■ GOAL OF THE EXERCISE:
Which lines in the entries below contain the string "ЗАМОВЛЕННІ"? List each of those lines in full.

Saved data entries:
'''
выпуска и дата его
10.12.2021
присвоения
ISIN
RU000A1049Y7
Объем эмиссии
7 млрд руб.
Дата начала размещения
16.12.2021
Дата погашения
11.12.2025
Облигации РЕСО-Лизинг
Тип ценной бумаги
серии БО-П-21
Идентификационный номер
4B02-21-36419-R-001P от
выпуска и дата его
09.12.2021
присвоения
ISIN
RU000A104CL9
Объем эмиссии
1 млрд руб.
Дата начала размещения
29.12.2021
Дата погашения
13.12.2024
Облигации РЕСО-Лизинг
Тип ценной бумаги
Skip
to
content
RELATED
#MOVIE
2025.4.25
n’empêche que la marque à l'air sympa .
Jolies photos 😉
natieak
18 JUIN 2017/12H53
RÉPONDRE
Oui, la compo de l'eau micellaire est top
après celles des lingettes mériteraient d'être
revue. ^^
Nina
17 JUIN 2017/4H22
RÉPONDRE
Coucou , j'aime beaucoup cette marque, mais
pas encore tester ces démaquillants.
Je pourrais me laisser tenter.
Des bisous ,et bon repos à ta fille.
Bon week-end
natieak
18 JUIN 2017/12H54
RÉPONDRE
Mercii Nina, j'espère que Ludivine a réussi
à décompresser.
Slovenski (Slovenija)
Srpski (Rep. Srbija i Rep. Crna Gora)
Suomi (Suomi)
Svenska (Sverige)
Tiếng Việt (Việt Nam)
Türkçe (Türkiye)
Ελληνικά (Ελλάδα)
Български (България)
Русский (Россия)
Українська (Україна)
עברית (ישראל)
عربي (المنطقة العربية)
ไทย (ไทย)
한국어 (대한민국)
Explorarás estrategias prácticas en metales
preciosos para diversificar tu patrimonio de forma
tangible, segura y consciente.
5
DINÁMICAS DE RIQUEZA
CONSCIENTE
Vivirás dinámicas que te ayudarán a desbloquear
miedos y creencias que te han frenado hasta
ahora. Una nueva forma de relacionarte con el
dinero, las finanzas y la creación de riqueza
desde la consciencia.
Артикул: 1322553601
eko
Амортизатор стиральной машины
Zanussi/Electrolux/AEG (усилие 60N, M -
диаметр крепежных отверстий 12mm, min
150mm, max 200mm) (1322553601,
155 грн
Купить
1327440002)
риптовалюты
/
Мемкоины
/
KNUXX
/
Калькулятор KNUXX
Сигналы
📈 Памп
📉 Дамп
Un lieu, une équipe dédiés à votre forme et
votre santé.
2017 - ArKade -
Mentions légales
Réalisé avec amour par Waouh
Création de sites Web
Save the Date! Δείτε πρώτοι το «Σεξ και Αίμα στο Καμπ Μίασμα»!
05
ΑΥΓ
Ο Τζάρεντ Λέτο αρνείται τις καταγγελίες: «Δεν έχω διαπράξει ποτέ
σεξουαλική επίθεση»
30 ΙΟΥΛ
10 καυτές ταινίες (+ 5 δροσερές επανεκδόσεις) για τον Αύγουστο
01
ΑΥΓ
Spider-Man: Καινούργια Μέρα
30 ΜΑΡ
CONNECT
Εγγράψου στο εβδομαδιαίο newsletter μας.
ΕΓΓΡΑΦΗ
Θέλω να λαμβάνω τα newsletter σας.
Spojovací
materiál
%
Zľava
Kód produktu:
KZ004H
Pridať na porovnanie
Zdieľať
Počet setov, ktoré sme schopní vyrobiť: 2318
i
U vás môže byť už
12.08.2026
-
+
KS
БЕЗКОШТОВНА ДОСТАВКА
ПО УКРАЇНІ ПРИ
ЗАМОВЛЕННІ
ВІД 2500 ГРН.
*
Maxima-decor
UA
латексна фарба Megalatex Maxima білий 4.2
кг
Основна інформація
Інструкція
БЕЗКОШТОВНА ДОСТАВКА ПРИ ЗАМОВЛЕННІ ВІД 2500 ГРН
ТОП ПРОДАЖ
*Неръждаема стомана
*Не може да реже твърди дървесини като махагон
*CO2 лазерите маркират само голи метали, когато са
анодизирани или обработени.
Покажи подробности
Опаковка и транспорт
'''
■ WRITTEN REPLY:
ЗАМОВЛЕННІ
БЕЗКОШТОВНА ДОСТАВКА ПРИ ЗАМОВЛЕННІ ВІД 2500 ГРН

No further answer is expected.